• Problem 1:
Give the lines of the records as a numbered list, starting at the line that contains "al taglio dei" and ending at the line that contains "Assista no Prime Video". Skip blank lines and leave the pictures out.

• Passage:

================================

First, what's great: Good star wars movies have always made you care about the characters -- the heroes and the villains, or at least understand what they want. That makes THIS space opera different from the others. Star Wars stories live and die with likable characters, so the casting is really important, and the two good trilogies (Original and VII and on) have really nailed the casting with leads that are fun to watch and easy to care about. The Star Wars juggernaut will start to falter when they start flubbing the casting. This is why people say Star Wars has "heart." Because they make us care about the characters.

The original Star Wars used a couple of brilliant storytelling devices as well... but two of them also have the seeds of problems the audience will have as we see more and more Star Wars.

The droids as storytelling devices 1

R2D2, and droids that bip and squeak, as well as Wookies, are great foils for exposition. You get to talk about what's going on and what you have to do without it seeming cloying, and then you get to respond to their reactions even though the audience doesn't understand them. It is a way of downloading information to the audience without getting tiresome, because the audience is still filling in gaps even during bald exposition. R2D2 and Chewbacca stood in for the audience so that we got the information we needed, in a way that wasn't annoying.

Meanwhile, the droids and wookies were all very technically accomplished, meaning that instead of dropping a load of technobabble (see: star trek) on the audience, we could have a growl, or R2D2 could shove a plug into a panel, beep, whistle, and the alarms would stop ringing. Basically... authorial intrusion in the form of robots and wookies that could do anything the plot required to bloop over in order to get to the next action scene. The conversation between Finn and Rose about how to stop the First Order's tracking device on The Last Jedi is the first time I can remember a technobabble conversation in Star Wars.

Chewbacca and the droids were seriously underused in this film, which means we had things explained with technobabble instead of blipped over. More of that and Star Wars will have the same problem as other Space Adventure Shows.


The droids as storytelling devices 2

C3P0, on the other hand, basically operated like a little golden Greek Chorus, (a group that underlines the scenes' importance and explains the action to the audience, but doesn't take part in the plot) reminding us of what's at risk, how dangerous the thing is they're about to do ("Never tell me the odds") and adding little commentaries that, while annoying, let us see the story through his eyes... in which the events appeared bold, thrilling, and terrifying. The Greek Chorus doesn't factor into the plot, neither did C3PO. He was just there commenting on stuff.

The fact he didn't operate this way is why K2S0 was a character in Rogue One, and fit into the story differently than C3PO does.

So far it's worked, but C3PO barely figured into The Force Awakens or The Last Jedi. Are audience stand-ins and Greek choruses absolutely needed in Star Wars? I'm not sure. But that might have contributed more than we thought to the way the old Star Wars had that epic, massive, sweeping feel to it. Visiting new planets doesn't necessarily accomplish that same feeling (or Valerian and the City of a Thousand Planets would have had a different reception), though there are other ways to do it that don't necessarily have to use droids. "Freaking out at everything Finn" did that in The Force Awakens, for example.

================================

• Material provided:
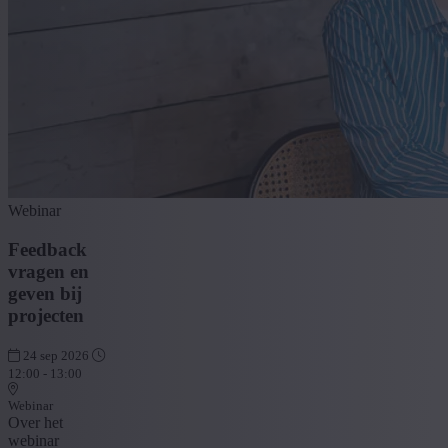
Webinar
Feedback
vragen en
geven bij
projecten
24 sep 2026
12:00 - 13:00
Webinar
Over het
webinar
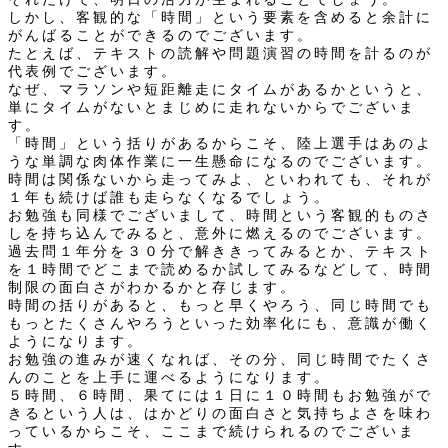
しかし、客観的な「時間」という要素を含めると余計に
がんばることができるのでございます。
たとえば、テキストの読解や問題演習の時間を計るのが
代表例でございます。
なぜ、マラソンや短距離走にタイムがあるかというと、
単にタイムがないとまじめに走れないからでございま
す。
「時間」という括りがあるからこそ、陸上選手はあのよ
うな単調な肉体作業に一生懸命になるのでございます。
時間は関係ないから走ってみよ、といわれても、それが
１年も続けば誰も走らなくなるでしょう。
お勉強も同様でございまして、時間という客観的ものさ
しを持ち込んでみると、意外に燃えるのでございます。
過去問１年分を３０分で解ききってみるとか、テキスト
を１時間でどこまで読めるか試してみるなどして、時間
制限の面白さがわかるかと存じます。
時間の括りがあると、もっと早くやろう、同じ時間でも
もっとたくさんやろうといった効率化にも、意識が働く
ようになります。
お勉強の進みが速くなれば、その分、同じ時間でたくさ
んのことを上手に運べるようになります。
５時間、６時間、果てには１日に１０時間もお勉強がで
きるという人は、はかどりの面白さと気持ちよさを味わ
っているからこそ、ここまで続けられるのでございま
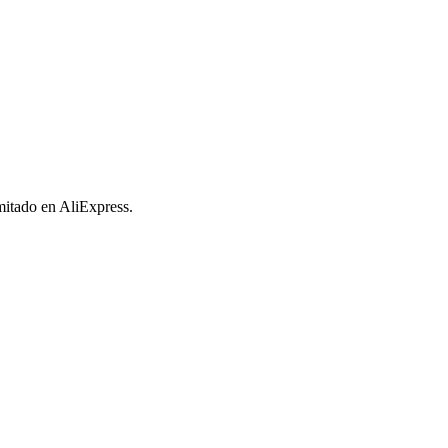
imitado en AliExpress.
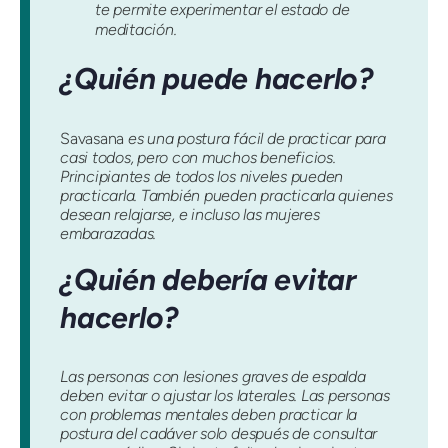
te permite experimentar el estado de
meditación.
¿Quién puede hacerlo?
Savasana
es una postura fácil de practicar para
casi todos, pero con muchos beneficios.
Principiantes de todos los niveles pueden
practicarla. También pueden practicarla quienes
desean relajarse, e incluso las mujeres
embarazadas.
¿Quién debería evitar
hacerlo?
Las personas con lesiones graves de espalda
deben evitar o ajustar los laterales. Las personas
con problemas mentales deben practicar la
postura del cadáver solo después de consultar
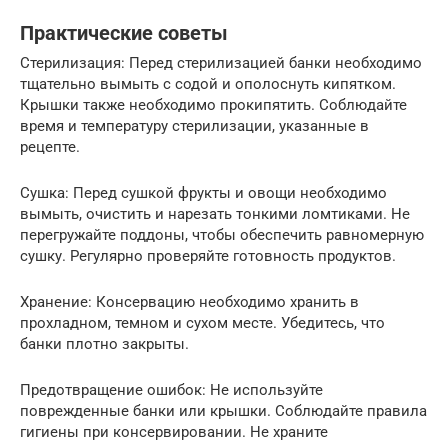
Практические советы
Стерилизация: Перед стерилизацией банки необходимо
тщательно вымыть с содой и ополоснуть кипятком.
Крышки также необходимо прокипятить. Соблюдайте
время и температуру стерилизации, указанные в
рецепте.
Сушка: Перед сушкой фрукты и овощи необходимо
вымыть, очистить и нарезать тонкими ломтиками. Не
перегружайте поддоны, чтобы обеспечить равномерную
сушку. Регулярно проверяйте готовность продуктов.
Хранение: Консервацию необходимо хранить в
прохладном, темном и сухом месте. Убедитесь, что
банки плотно закрыты.
Предотвращение ошибок: Не используйте
поврежденные банки или крышки. Соблюдайте правила
гигиены при консервировании. Не храните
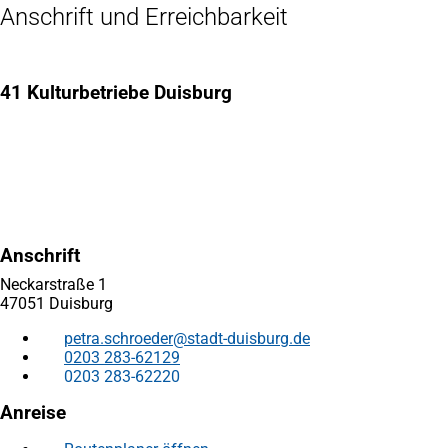
Anschrift und Erreichbarkeit
41 Kulturbetriebe Duisburg
Anschrift
Neckarstraße 1
47051 Duisburg
petra.schroeder
stadt-duisburg
de
0203 283-62129
0203 283-62220
Anreise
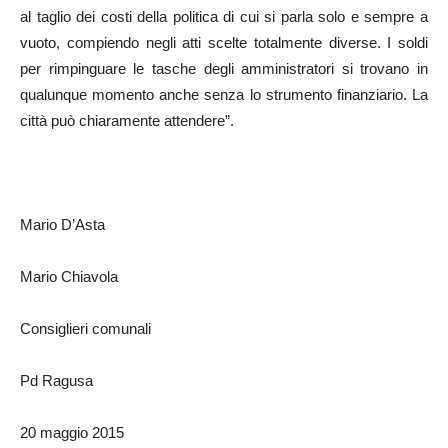
al taglio dei costi della politica di cui si parla solo e sempre a
vuoto, compiendo negli atti scelte totalmente diverse. I soldi
per rimpinguare le tasche degli amministratori si trovano in
qualunque momento anche senza lo strumento finanziario. La
città può chiaramente attendere”.
Mario D’Asta
Mario Chiavola
Consiglieri comunali
Pd Ragusa
20 maggio 2015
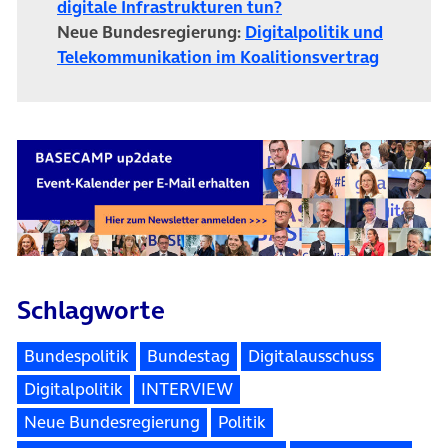
digitale Infrastrukturen tun?
Neue Bundesregierung:
Digitalpolitik und
Telekommunikation im Koalitionsvertrag
Schlagworte
Bundespolitik
Bundestag
Digitalausschuss
Digitalpolitik
INTERVIEW
Neue Bundesregierung
Politik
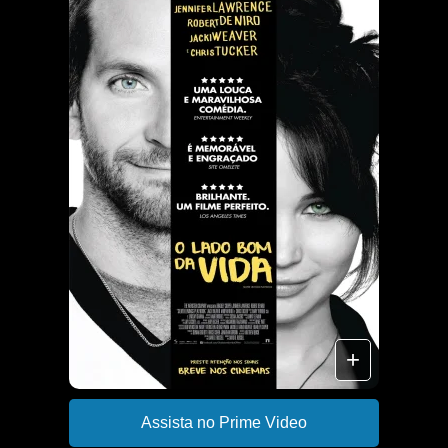
+
Assista no Prime Video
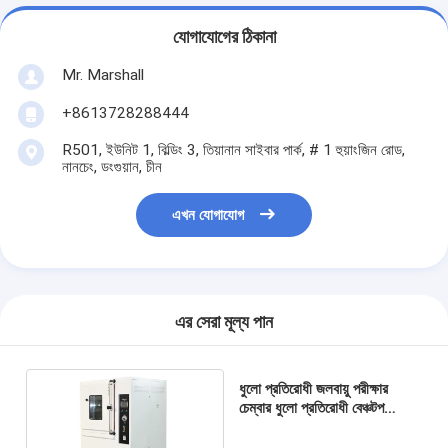
যোগাযোগের ঠিকানা
Mr. Marshall
+8613728288444
R501, ইউনিট 1, বিল্ডিং 3, তিয়ানান সাইবার পার্ক, # 1 হুয়াংজিন রোড,
নানচেং, ডংগুয়ান, চীন
এখন যোগাযোগ
এর সেরা মূল্য পান
ধুলো প্রতিরোধী জলবায়ু পরীক্ষার
চেম্বার ধুলো প্রতিরোধী বেঞ্চটপ
আর্দ্রতা চেম্বার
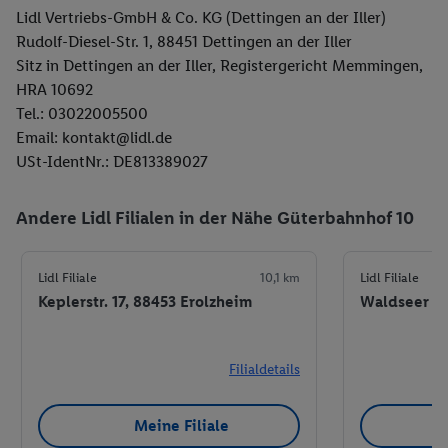
Lidl Vertriebs-GmbH & Co. KG (Dettingen an der Iller)
Rudolf-Diesel-Str. 1, 88451 Dettingen an der Iller
Sitz in Dettingen an der Iller, Registergericht Memmingen,
HRA 10692
Tel.: 03022005500
Email: kontakt@lidl.de
USt-IdentNr.: DE813389027
Andere Lidl Filialen in der Nähe Güterbahnhof 10
Lidl Filiale
10,1 km
Lidl Filiale
Keplerstr. 17, 88453 Erolzheim
Waldseer St
Filialdetails
Meine Filiale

================================

• Problem 2:
In the Star Wars essay, shorten the paragraph beginning "R2D2, and droids that bip and squeak" while keeping its main facts.

• Response area 1:
1. al taglio dei costi della politica di cui si parla solo e sempre a
2. vuoto, compiendo negli atti scelte totalmente diverse. I soldi
3. per rimpinguare le tasche degli amministratori si trovano in
4. qualunque momento anche senza lo strumento finanziario. La
5. città può chiaramente attendere”.
6. Mario D’Asta
7. Mario Chiavola
8. Consiglieri comunali
9. Pd Ragusa
10. 20 maggio 2015
11. digitale Infrastrukturen tun?
12. Neue Bundesregierung:
13. Digitalpolitik und
14. Telekommunikation im Koalitionsvertrag
15. Schlagworte
16. Bundespolitik
17. Bundestag
18. Digitalausschuss
19. Digitalpolitik
20. INTERVIEW
21. Neue Bundesregierung
22. Politik
23. +
24. Assista no Prime Video

• Response area 2:
R2D2, other beeping droids, and Wookies are handy foils for exposition. Characters can explain what is happening and what they must do without it feeling cloying, and can react to replies the audience doesn't understand. This passes on information without getting tiresome, since viewers are still filling in gaps. R2D2 and Chewbacca stood in for the audience, so we got what we needed without being annoyed.